Secara keseluruhan, kemungkinan terjadinya kecelakaan pada aborsi tanpa rasa sakit relatif rendah.
Ada banyak jenis kecelakaan yang dapat terjadi selama aborsi tanpa rasa sakit, dan tidak ada satu jenis kecelakaan yang memiliki probabilitas tertentu untuk terjadi. Kemungkinan setiap jenis kecelakaan dapat dipengaruhi oleh terlalu banyak faktor, seperti minggu kehamilan, kondisi fisik Anda sendiri, dan pengalaman bedah ahli bedah.
Kecelakaan yang mungkin terjadi pada aborsi tanpa rasa sakit termasuk perforasi rahim, kecelakaan anestesi, aborsi yang tidak sempurna, infeksi pasca operasi, dan perdarahan hebat, penyedotan berlebihan yang mengakibatkan perlekatan rahim, perlekatan leher rahim, dan sebagainya. Aborsi yang tidak sempurna, infeksi dan pendarahan dianggap sebagai komplikasi yang lebih umum, tetapi selama prosedur ini dilakukan di rumah sakit biasa, kemungkinan terjadinya secara keseluruhan tidak tinggi.

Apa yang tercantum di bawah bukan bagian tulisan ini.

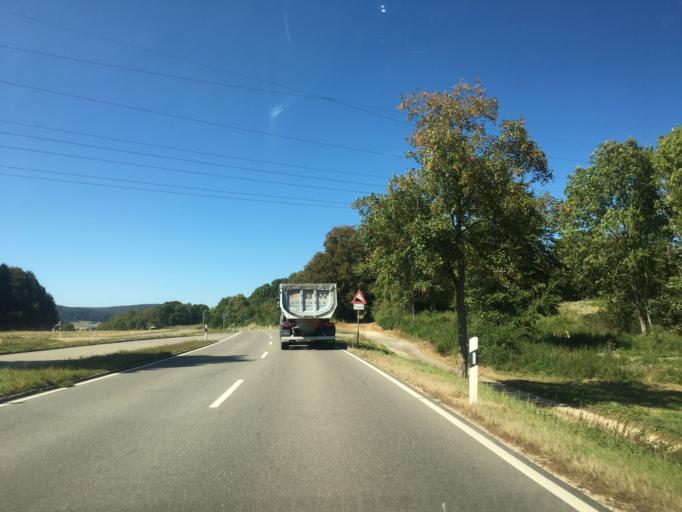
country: DE
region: Baden-Wuerttemberg
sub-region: Tuebingen Region
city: Sankt Johann
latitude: 48.3807
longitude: 9.3111
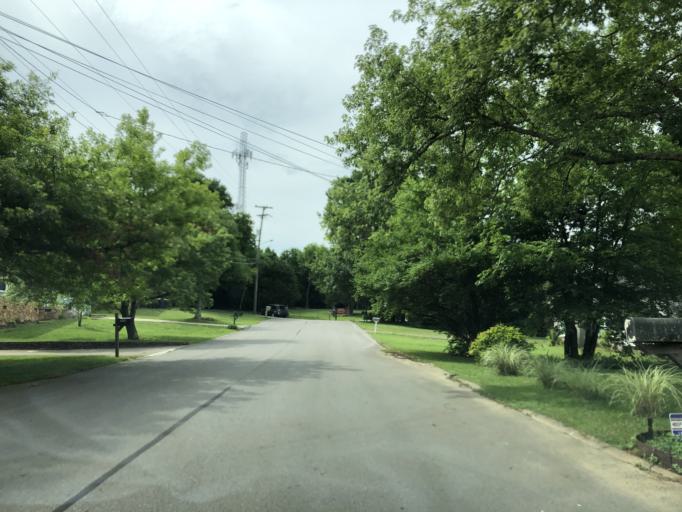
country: US
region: Tennessee
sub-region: Davidson County
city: Goodlettsville
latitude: 36.2810
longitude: -86.7155
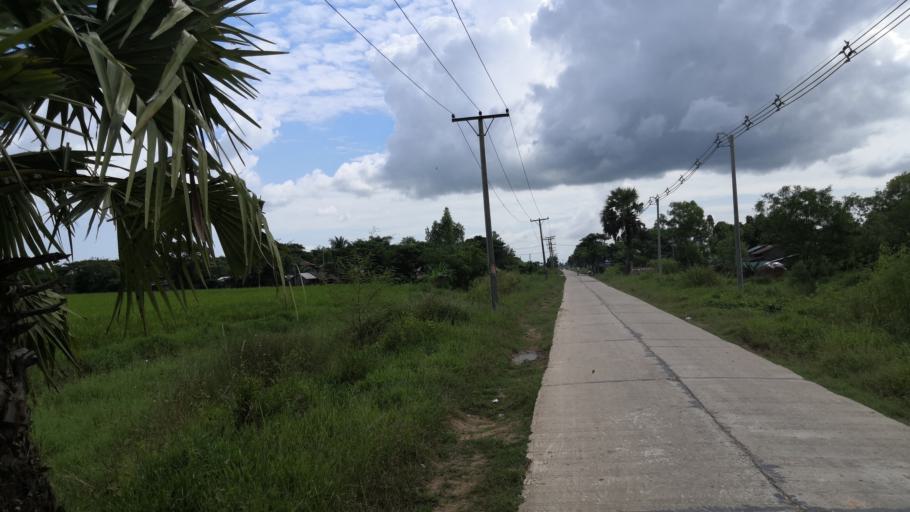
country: MM
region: Yangon
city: Kanbe
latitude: 16.4359
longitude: 96.1596
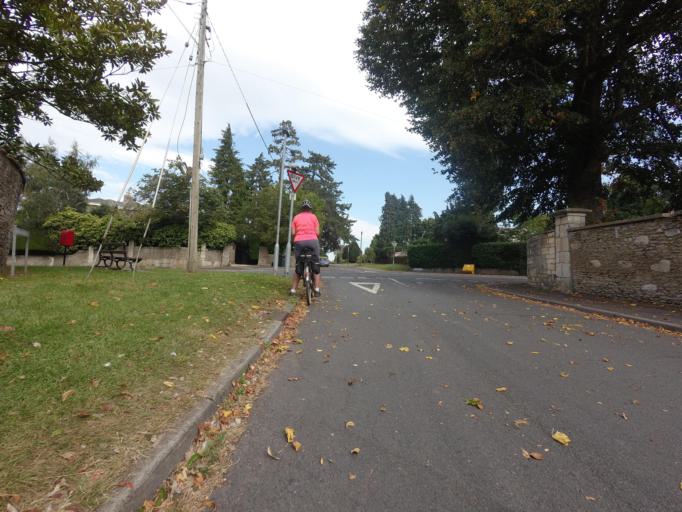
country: GB
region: England
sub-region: Wiltshire
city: Trowbridge
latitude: 51.3276
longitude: -2.1946
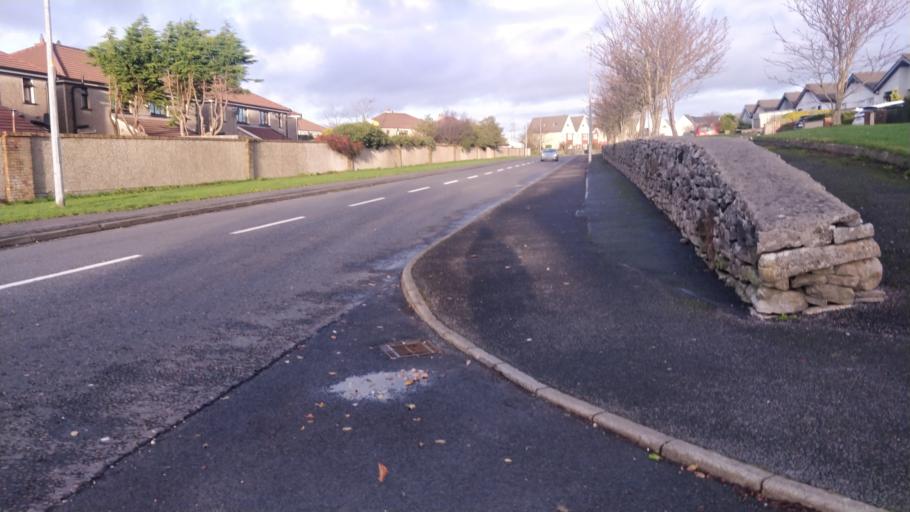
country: IE
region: Connaught
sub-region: County Galway
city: Gaillimh
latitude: 53.2900
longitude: -8.9975
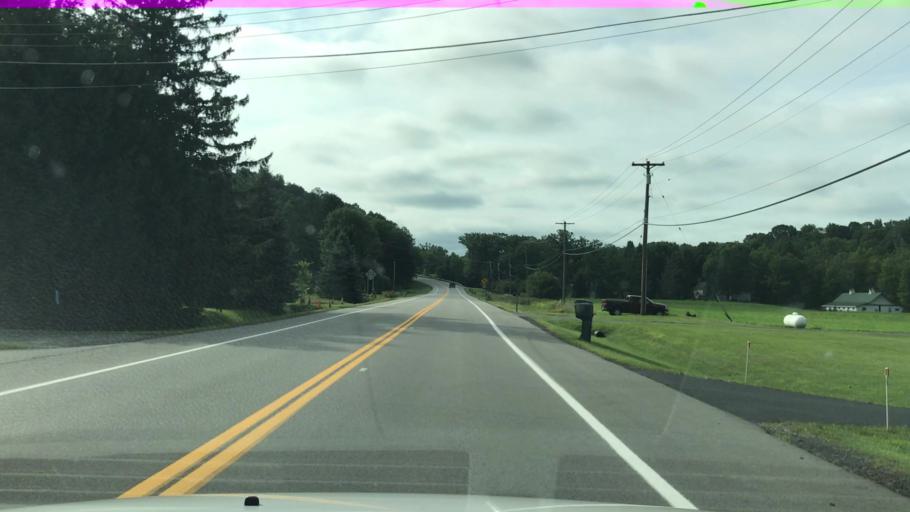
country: US
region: New York
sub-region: Erie County
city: Alden
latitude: 42.8535
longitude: -78.4938
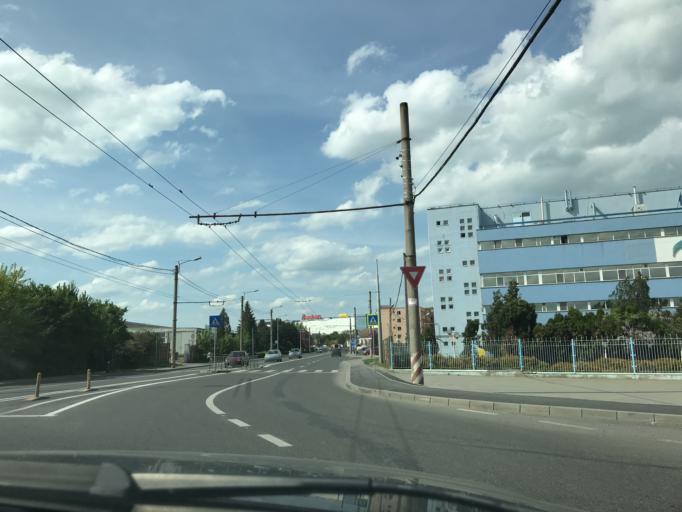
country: RO
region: Cluj
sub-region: Municipiul Cluj-Napoca
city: Cluj-Napoca
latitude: 46.7953
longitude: 23.6140
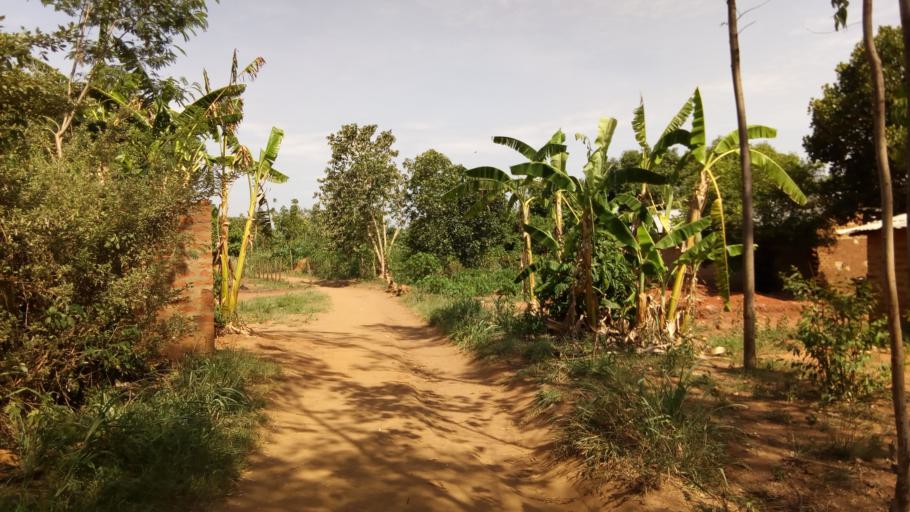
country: UG
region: Northern Region
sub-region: Gulu District
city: Gulu
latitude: 2.7963
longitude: 32.3171
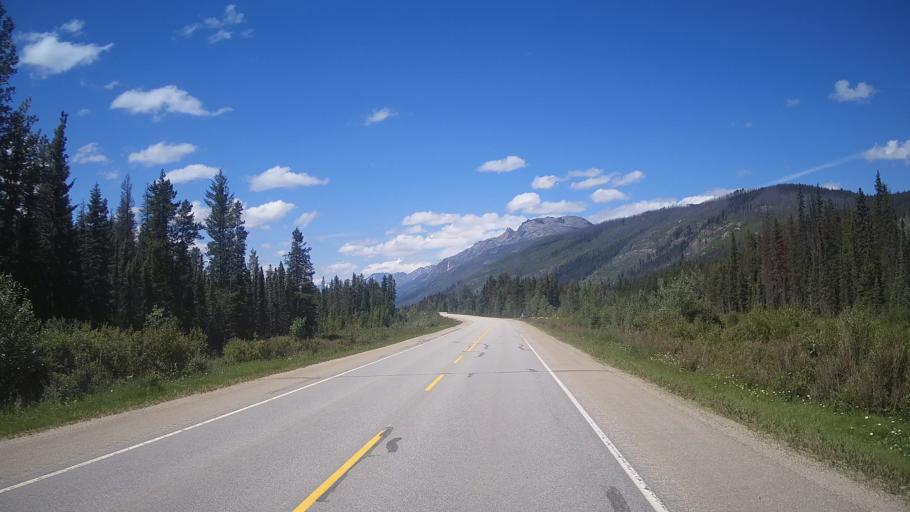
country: CA
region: Alberta
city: Jasper Park Lodge
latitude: 52.9165
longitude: -118.7947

Wanita yang perlu melakukan aborsi tanpa rasa sakit harus memilih rumah sakit biasa, dan pergi ke rumah sakit sedini mungkin untuk menyempurnakan semua pemeriksaan yang relevan sebelum aborsi, untuk menghindari pergi ke rumah sakit untuk melakukan pemeriksaan dan perawatan hanya jika usia kehamilan sudah terlalu besar. Lindungi rahim untuk menghindari terjadinya aborsi yang tidak disengaja, yang utama adalah melakukan pekerjaan kontrasepsi dengan baik, untuk menghindari kehamilan yang tidak diinginkan.